Here's the latest update from the UN human rights commissioner were they again allege Israel bombing civilian buildings.

Pretty much everything that's coming out of there from civilians themselves, from journalists, the UN and even Israel paints a pretty clear picture of the IDF dropping thousands of bombs on civilians. But I guess you'd rather pretend that there's some uncertainty and doubt about this.

[–] Zoop 5 points 1 year ago

Thank you. This is an important and well-done comment and I appreciate you for it.

[–] badelf@lemmy.ml 3 points 1 year ago (2 children)

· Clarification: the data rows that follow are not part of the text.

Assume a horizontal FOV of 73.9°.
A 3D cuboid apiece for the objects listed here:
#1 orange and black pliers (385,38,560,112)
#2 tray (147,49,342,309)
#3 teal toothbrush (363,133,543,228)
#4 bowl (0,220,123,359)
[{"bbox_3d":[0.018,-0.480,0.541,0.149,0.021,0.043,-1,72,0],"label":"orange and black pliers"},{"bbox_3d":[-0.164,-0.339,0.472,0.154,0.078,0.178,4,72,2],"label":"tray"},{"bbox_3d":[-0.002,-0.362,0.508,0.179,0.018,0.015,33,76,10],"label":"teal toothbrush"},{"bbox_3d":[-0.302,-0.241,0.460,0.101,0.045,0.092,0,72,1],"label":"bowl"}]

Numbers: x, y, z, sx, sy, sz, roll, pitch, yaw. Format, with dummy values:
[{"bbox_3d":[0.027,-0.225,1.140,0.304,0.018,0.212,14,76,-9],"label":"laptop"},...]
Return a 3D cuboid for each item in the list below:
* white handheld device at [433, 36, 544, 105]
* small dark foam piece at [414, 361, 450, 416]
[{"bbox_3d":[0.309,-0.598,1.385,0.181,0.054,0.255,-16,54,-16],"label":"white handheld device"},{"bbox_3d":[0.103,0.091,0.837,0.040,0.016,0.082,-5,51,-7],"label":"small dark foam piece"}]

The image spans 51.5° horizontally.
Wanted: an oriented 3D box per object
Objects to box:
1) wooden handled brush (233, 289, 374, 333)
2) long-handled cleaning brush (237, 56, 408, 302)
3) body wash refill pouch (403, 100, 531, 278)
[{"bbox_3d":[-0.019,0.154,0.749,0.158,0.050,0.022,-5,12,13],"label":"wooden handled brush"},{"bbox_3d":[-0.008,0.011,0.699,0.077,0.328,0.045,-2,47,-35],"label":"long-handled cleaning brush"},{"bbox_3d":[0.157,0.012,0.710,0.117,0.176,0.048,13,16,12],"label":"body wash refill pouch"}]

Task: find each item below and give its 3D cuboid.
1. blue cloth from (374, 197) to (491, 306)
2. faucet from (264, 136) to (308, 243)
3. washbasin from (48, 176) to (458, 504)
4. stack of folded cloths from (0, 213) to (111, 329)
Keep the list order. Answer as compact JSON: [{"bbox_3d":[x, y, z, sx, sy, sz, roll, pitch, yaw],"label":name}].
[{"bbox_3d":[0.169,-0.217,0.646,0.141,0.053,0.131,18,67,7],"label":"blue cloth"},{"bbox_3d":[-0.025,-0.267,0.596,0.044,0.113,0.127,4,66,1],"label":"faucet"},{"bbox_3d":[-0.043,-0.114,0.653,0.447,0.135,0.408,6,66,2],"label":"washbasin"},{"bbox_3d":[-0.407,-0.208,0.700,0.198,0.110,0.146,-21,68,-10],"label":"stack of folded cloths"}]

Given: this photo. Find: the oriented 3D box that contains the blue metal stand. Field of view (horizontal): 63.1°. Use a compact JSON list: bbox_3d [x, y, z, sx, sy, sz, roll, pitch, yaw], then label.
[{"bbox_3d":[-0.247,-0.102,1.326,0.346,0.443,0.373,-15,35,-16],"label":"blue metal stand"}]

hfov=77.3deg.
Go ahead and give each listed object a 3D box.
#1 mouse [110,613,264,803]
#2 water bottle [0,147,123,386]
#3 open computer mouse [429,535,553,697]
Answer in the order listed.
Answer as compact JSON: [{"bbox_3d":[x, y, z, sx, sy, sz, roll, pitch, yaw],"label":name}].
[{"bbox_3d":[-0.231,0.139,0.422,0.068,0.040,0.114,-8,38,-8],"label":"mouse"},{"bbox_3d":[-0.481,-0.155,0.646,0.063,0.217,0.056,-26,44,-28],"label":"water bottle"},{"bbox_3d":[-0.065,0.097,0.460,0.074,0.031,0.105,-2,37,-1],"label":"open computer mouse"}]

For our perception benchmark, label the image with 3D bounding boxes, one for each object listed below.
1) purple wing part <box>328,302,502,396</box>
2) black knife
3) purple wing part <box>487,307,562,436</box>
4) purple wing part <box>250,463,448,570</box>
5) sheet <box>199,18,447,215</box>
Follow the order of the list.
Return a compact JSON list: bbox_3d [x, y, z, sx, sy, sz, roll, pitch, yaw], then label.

Not condoning, but no different from Russia, Syria, Turkey and probably 20 terrorist governments I can't name in Africa. (Except the Brits apartheid in So. Africa.) It's time for a universal revolution where locals take back their own land and get rid of all big governments eveywhere. Go back to a tribal system.

[–] Justfollowingorders1@lemmy.ml 7 points 1 year ago

Lmaooo. Yeah okay.

[–] s_s@lemmy.one 7 points 1 year ago (1 children)

We live in an unprecedented time of compromising pluralistic societies and international cooperation.

This guy: "lets go back to tribalism"

[–] badelf@lemmy.ml 1 points 1 year ago

Where's your list of compromising, clean hand nations?